Are really long poops healthy? For some people, yes. But poop that's both long and particularly narrow (aka, skinny poop) could be a sign that something's off. Very thin stool could be a product of irritable bowel syndrome (IBS), or it could be a sign that your colon is narrowing or has a blockage, per the Mayo Clinic.

While thin poop every now and then is not likely cause for concern, chronically thin poop should be checked out by your doctor. They may suggest getting a colonoscopy—an exam that uses a tube with a camera on the end to check the inside of your intestines for any abnormalities.

5. It's fairly easy to pass and wipe

Last, but certainly not least, a healthy bowel movement should not require excess effort to eliminate. This means, it shouldn't always feel painful or difficult to poop.

"There should be no strain while passing," Dr. Sonpal explains. "When people sit, they should have one to two major pushes where everything comes out in a vacuum." If you see small, pellet-like stools in the toilet bowl—which Dr. Sonpal calls "rabbit poops"—then you're likely constipated and could benefit from some fiber or more water (hydration and digestion go hand in hand, after all).

It also shouldn't take you too long to poop, either. While everyone is different, the average is about 10 seconds to one minute.
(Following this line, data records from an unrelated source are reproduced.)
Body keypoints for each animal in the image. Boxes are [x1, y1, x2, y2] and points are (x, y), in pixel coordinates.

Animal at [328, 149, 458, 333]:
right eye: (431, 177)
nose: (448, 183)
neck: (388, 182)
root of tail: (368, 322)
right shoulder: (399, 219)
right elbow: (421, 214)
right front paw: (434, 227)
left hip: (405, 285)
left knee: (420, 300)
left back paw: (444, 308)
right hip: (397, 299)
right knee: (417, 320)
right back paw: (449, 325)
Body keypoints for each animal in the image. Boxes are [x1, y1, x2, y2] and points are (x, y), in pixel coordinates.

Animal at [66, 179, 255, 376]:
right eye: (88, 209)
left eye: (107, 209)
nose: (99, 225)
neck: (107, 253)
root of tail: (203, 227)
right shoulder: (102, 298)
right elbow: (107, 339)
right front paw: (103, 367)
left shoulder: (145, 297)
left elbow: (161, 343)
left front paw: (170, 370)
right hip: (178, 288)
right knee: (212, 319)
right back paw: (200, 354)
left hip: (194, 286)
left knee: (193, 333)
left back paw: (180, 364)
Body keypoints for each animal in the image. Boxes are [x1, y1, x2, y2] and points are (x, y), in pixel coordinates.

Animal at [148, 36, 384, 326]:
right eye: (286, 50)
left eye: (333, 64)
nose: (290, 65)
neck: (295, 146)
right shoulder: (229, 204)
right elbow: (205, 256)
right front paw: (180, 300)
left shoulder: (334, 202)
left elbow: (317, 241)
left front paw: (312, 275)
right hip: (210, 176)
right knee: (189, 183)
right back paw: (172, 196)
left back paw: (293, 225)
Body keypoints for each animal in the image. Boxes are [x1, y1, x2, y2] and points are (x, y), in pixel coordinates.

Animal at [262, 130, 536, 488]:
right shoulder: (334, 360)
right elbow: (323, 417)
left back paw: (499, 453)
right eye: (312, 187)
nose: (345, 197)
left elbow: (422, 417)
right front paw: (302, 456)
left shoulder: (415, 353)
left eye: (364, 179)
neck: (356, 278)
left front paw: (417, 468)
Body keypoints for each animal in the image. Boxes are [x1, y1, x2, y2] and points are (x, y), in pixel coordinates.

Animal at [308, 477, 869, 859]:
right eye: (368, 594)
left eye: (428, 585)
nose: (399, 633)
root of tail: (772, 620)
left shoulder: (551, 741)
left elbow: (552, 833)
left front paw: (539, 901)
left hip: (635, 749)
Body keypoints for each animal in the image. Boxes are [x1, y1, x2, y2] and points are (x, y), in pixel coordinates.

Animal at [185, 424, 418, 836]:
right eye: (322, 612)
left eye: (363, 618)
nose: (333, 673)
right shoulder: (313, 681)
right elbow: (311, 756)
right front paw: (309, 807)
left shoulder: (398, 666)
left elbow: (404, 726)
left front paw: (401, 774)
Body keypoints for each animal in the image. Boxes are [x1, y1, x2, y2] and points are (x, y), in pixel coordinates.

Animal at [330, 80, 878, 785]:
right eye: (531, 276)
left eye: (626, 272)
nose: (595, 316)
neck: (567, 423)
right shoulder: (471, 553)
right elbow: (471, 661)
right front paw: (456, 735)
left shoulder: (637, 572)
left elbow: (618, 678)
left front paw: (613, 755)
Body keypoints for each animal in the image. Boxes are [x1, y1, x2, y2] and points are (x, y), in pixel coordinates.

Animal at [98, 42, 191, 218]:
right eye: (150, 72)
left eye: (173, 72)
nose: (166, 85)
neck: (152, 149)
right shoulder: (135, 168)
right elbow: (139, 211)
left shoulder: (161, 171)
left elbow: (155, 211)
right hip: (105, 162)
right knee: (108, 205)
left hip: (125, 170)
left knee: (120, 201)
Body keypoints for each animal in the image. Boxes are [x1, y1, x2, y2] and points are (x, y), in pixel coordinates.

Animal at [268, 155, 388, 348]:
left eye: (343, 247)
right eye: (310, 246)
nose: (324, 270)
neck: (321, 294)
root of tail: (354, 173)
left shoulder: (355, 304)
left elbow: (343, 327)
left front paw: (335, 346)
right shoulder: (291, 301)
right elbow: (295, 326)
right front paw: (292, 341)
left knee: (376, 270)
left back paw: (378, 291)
According to the Cleveland Clinic, five minutes should be about the maximum time you spend in the bathroom. (And yes, it's normal to poop three times a day or more, as long as it's not painful or too watery!)

Lastly, wiping should be a breeze. If you're always left with lots of stool on your TP, or have to wipe several times to get fully clean, you may have an underlying condition making your stool soft—like IBS, a food intolerance, or an IBD. Wiping too much can lead to irritation of the skin on your anus and rectum.

Tips for achieving healthy poop

Other than monitoring the state of your stool, there are other things you can try to achieve healthy poops. This can include:

  • Eating enough fiber: As mentioned, aim for about 25 to 30 grams per day. Try things like oatmeal, bran, apples, or broccoli, per the Mayo Clinic. Or you can take fiber supplements.
  • Drinking enough water: The National Academies of Sciences, Engineering, and Medicine recommend getting 11.5 to 15.5 cups of water per day, through drinking and eating water-rich foods (i.e., watermelon, cucumbers, etc.)
  • Getting daily exercise: Moving for just 30 minutes per day (think: going for a walk, biking, etc.) can help move your bowels, per the Cleveland Clinic.
  • Taking a probiotic: Probiotics can introduce more good bacteria to the gut, which may help ease constipation, per Harvard Health Publishing.
  • Reducing stress: Managing the effects of stress through relaxing activities, like meditation, journaling, yoga, or breathing exercises, could help reduce IBS symptoms, per NYU Langone Health.
  • Checking in with your doctor: If you've done all of the above, and continue to have abnormal stool with other symptoms like pain, then you might have a GI condition. Your doctor can help you figure this out.

When to see a doctor

Your poop's color, shape, and consistency can tell you a lot about your bowel health. An ideal BM should be a shade of brown, firm, dense enough to sink to the bottom of the bowl, and easy to pass and wipe.

If you're having pain when passing stool, chronic diarrhea or constipation, blood in your stool, or changes to your poop's smell or shape, reach out to your doctor. They can run stool sample tests and other exams to rule out any underlying issues.

Treatment for GI conditions vary, but could include lifestyle changes like eating more fiber, limiting greasy, fatty, or ultra-processed foods, and getting daily exercise. It could also include medications like antibiotics (if an infection is present), IBS medications, anti-inflammatories, and more.